The descriptive discoveries by single-cell omics bring less useful knowledge?

The other day I was initiating the Charles Darwin’s On the Origin of Species by Means of Natural Selection, or the Preservation of Favoured Races in the Struggle for Life (物种起源) based on my supervisor Fuchou Tang’s recommendation. A absolute must read although the conclusions from it seems obvious and true in modern knowledge. You will be shocked by the views in the book only base on the large number observations of species, geography oversea. His logic was so clear that he could make absolutely definitive conclusions without any genetic knowledge at that early stages.

It means, a systematic and acurate description absolutely can provide prospective and new knowledge.

During my PhD at Bing Liu’s lab, I focused on the hematopoietic stem cell (HSC) formation during mammalian embryogenesis.

  1. We firstly explored a new marker to enrich the so rare functional HSCs (10-20 cells per embryo) by the unique single-cell initiated in vivo transplant system.
  2. We combined the single-cell transcriptome profiling to uncover the gene expression patterns. The endothelial-to-HSC transition(EC-HSC transition) enriched multiple signaling pathway.
  3. We hypothesis the mTOR could potentially regulate the HSC emergence.
  4. We specifically inhibited the mTOR in the endothelial cells before the HSC formation, resulting in a deletion of HSC emergence.

This looped study strongly indicates the single-cell gene expression patterns (so-called descriptive sequencing-based results) largely helped us mine so much critical potential candidate regulators during this EC-HSC transition. This story and my experience told us these resources could powerful to uncover the principles of many biological process if it is based on,

a. Whether we provided a higher-sensitivity/precision or untouched-yield database by a newly-developed wet/dry strategies, compared with the previous studies.
b. Whether we launched inspiring hypothesis based on the data mining (otherwise it maybe just visualize the well-known conclusions in an omics ways).
c. Whether we initiate the study with specific questions.
d. Whether we link the omics-based conclusion with the phenotype by following functional validations.

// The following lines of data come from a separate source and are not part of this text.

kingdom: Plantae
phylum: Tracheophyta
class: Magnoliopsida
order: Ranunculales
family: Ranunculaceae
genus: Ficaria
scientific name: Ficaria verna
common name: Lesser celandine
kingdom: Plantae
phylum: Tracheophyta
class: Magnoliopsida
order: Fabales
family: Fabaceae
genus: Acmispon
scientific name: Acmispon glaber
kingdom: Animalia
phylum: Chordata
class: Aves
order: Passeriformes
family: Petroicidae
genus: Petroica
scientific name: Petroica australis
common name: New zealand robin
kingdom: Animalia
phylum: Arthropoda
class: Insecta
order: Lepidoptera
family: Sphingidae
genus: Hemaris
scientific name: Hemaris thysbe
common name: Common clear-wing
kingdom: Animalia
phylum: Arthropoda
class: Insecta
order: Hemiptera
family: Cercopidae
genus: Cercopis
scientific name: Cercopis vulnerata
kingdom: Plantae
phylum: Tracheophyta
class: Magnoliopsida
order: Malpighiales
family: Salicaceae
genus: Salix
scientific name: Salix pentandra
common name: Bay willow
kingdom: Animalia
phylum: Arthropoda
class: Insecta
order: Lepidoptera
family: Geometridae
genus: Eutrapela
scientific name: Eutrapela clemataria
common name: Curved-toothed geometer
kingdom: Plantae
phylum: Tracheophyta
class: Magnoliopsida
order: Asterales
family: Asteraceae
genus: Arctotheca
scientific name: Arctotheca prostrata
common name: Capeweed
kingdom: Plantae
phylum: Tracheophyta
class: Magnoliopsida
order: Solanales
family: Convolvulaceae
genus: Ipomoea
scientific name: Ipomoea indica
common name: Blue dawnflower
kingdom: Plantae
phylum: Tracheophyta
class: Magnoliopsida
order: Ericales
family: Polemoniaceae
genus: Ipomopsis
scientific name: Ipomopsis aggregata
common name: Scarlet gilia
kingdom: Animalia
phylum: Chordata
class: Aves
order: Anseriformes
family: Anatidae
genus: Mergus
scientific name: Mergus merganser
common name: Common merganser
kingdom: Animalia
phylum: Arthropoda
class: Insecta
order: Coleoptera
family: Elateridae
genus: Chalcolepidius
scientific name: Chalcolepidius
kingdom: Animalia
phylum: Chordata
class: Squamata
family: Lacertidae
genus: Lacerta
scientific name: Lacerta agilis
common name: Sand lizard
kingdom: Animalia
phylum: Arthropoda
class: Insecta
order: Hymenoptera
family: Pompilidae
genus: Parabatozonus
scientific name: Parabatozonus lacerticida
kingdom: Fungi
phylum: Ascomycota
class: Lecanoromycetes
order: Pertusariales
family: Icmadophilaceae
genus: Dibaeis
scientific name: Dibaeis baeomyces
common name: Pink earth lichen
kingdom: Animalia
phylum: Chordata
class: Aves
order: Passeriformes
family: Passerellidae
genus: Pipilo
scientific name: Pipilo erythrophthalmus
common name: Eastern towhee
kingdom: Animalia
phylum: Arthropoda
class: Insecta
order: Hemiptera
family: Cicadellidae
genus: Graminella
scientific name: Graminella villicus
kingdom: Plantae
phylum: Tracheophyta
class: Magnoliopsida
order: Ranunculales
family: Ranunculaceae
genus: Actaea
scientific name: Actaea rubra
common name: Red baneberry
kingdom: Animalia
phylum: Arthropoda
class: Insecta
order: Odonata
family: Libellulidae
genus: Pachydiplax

The single-cell biology indeed presents a unprecedented opportunity to explore the cell heterogeneity (accurate molecular landscape of the specific cell types) from the multidimensional molecular patterns at a so-far limiting resolution. The deep meaning could be that we can harvest a clear molecule activity map with THE TARGET CELL, which will never been read out with the measurement from bulk cells since it always only contains a AVERAGE level within the mixture of target and untarget cells. Taking the HSC emergence for example, we would never know any new clues from a bulk profiling of the whole AGM tissue (the core site of HSC derivation) or even CD31+CD45+/- cells (containing just one functional HSC from the other fifty cells) of the embryo at the very beginning of our study.

Taking the training from both the conventional developmental biology and single-cell biology together: Besides technically, the higher throughout, more accurate, more applicable in other fields (e.g. industry and clinical diagnosis), simultaneously more multi-dimensional omics methods at single-cell level and less costly, I assumed there will be no widespread question that the near future is absolutely the world of data mining and molecular feature-phenotype linking (a must read from J. Gray Camp et al.). I’m recently thinking about this by myself (you probably heard a lot from others),

  1. Measure/describe the scientific phenomenon/principle.
  2. Explore/understand the deep mechanism behind the principle.
  3. Manipulate the principle to promote the public health and nature.

These probably could be the three major steps and outcomes of life science. Are you enjoyable with your current queue?